The various grain characteristics of Emulsions GM are shown in Table V.

[0186]

[Table 5]

From Table V, the cubic and tetradecahedral grain emulsions had a higher percentage of the total grain population of the desired shape. Furthermore, the average grain dispersity of the cubic and tetradecahedral grain emulsions was much smaller than that of the tabular grain emulsions. Improved thermal stability Coated samples of emulsions G, H, I and L were filtered white (285
0 ° K) light and treated as described in Example 1,
The samples were exposed at 22 ° C and 40 ° C to compare the property differences induced by the difference in temperature of the samples during exposure. The results are shown in Table VI.

[0188]

[Table 6]

Emulsion I, a silver iodochloride tetradecahedral emulsion, comprises
It showed a significant invariance of speed as a function of different exposure temperatures. The speeds differed by only one relative log unit (0.01 log E). On the other hand, a silver iodochloride {100} tabular grain emulsion has a speed fluctuation of 1
3 relative log units (0.13 log E), which is
The difference in exposure amount is about half the aperture. Emulsion H, which is a cubic grain silver chloride emulsion, had a greater speed variation. Emulsion M, a silver bromochloride emulsion, had a speed variation of 5 relative log units. That is, the emulsions of the present invention had better speed variation than the best of the conventional comparable emulsions.

Sensitometric analysis of volume matched particles
Sensitometric testing of coated samples of Observation Emulsions G, H, and I as described in Example 1 gave the following results: The sensitometric results for the 365 nm line are shown in Table VII. .

[0191]

[Table 7]

The sensitometric results of filtered white light exposure are shown in Table VIII.

[0193]

[Table 8]

From the data in Tables VII and VIII it is clear that on an equal grain volume basis, the silver iodochloride emulsions of this invention are faster than any of the remaining emulsions. The minimum density is also low and the shoulder density is high as compared to Emulsion G which is a tabular grain. Sensitometric Observation of ECD Consistent Particles Sensitometric testing of coated samples of Emulsions J, K, and L as described in Example 1 gave the following results: Sensitivity at 365 nm line. The tomometry results are shown in Table IX.

[0195]

[Table 9]

The sensitometric results of filtered white light exposure are shown in Table X.

[0197]

[Table 10]

From the data in Tables IX and X, Emulsion L, a silver iodochloride emulsion, has the same average EC
Much higher than Emulsion J, which is a comparable tabular grain of D, or Emulsion K, which is a comparable cubic grain emulsion of the same average ECD. Comparative Development Speeds Coating samples of Emulsions G and I were exposed to 3000 ° K light to give Example I
And developed as described in. However, various samples
Development was done for either 5 seconds or 90 seconds. The silver development rate was calculated using the silver densities at the two development times, using the densities produced by the exposure through the intermediate steps of 0-3.0 density step tablets.
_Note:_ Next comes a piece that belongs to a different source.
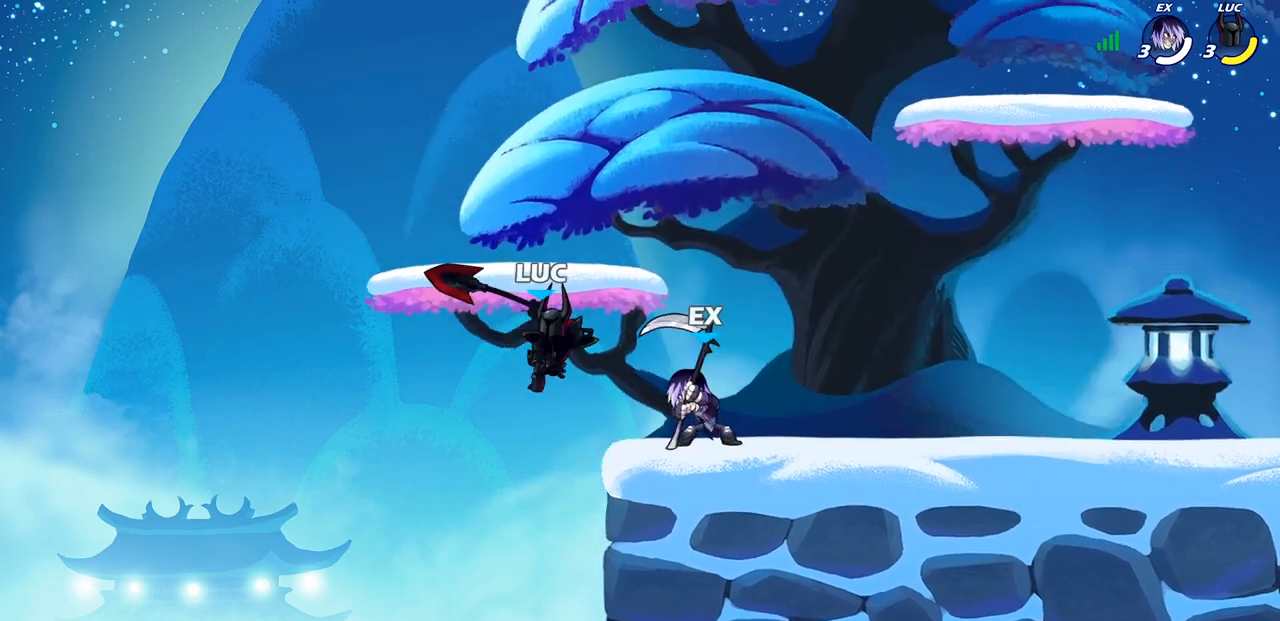
{"buttons": [], "left_stick": "center", "right_stick": "center", "events": [[150, "left_stick", "up-right"], [267, "left_stick", "center"], [383, "SQUARE", "down"], [467, "SQUARE", "up"]]}
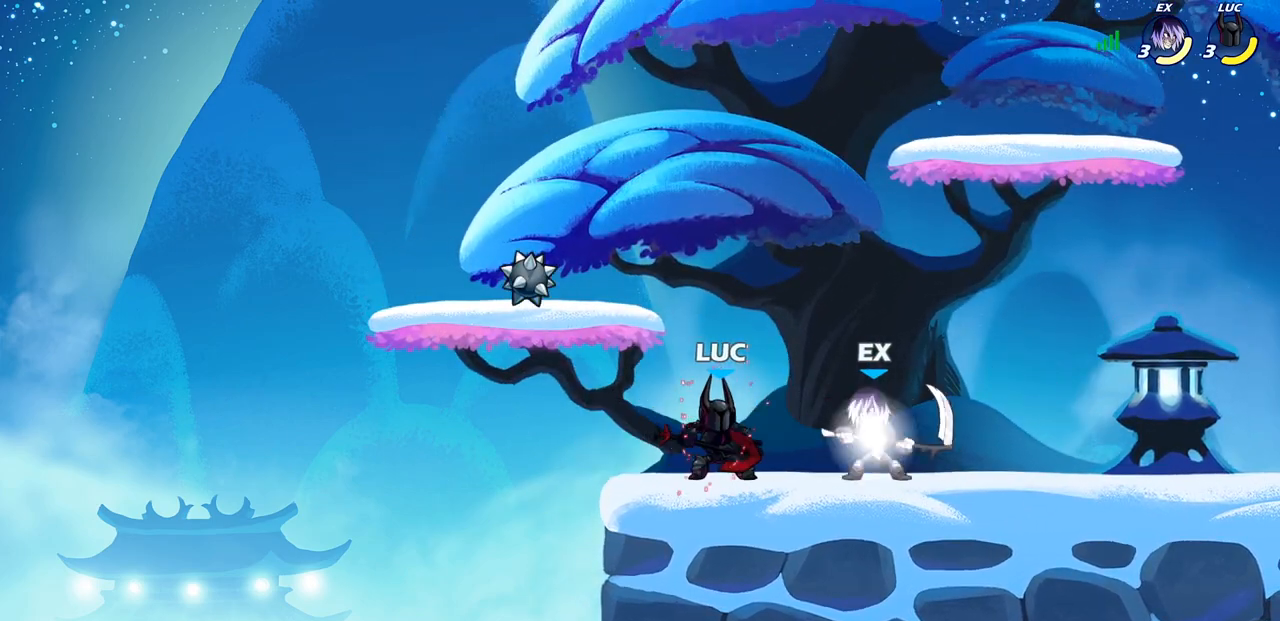
{"buttons": [], "left_stick": "center", "right_stick": "center", "events": [[50, "SQUARE", "down"], [133, "SQUARE", "up"], [200, "SQUARE", "down"], [300, "SQUARE", "up"]]}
In the case of Emulsion G which is a silver iodochloride {100} tabular grain emulsion, the development rate was 11.51 mg / m ² Ag for 45 seconds of development of 45 to 90 seconds. In the case of Emulsion I which is a silver iodochloride cubic grain emulsion of the present invention, the development rate is 80.38 mg after 45 seconds of development of 45 to 90 seconds.
/ M ² Ag. That is, at the measured development intervals, the development rate of Emulsion I, which satisfied the requirements of this invention, was about 7 times faster than the development rate of comparable tabular grain emulsions.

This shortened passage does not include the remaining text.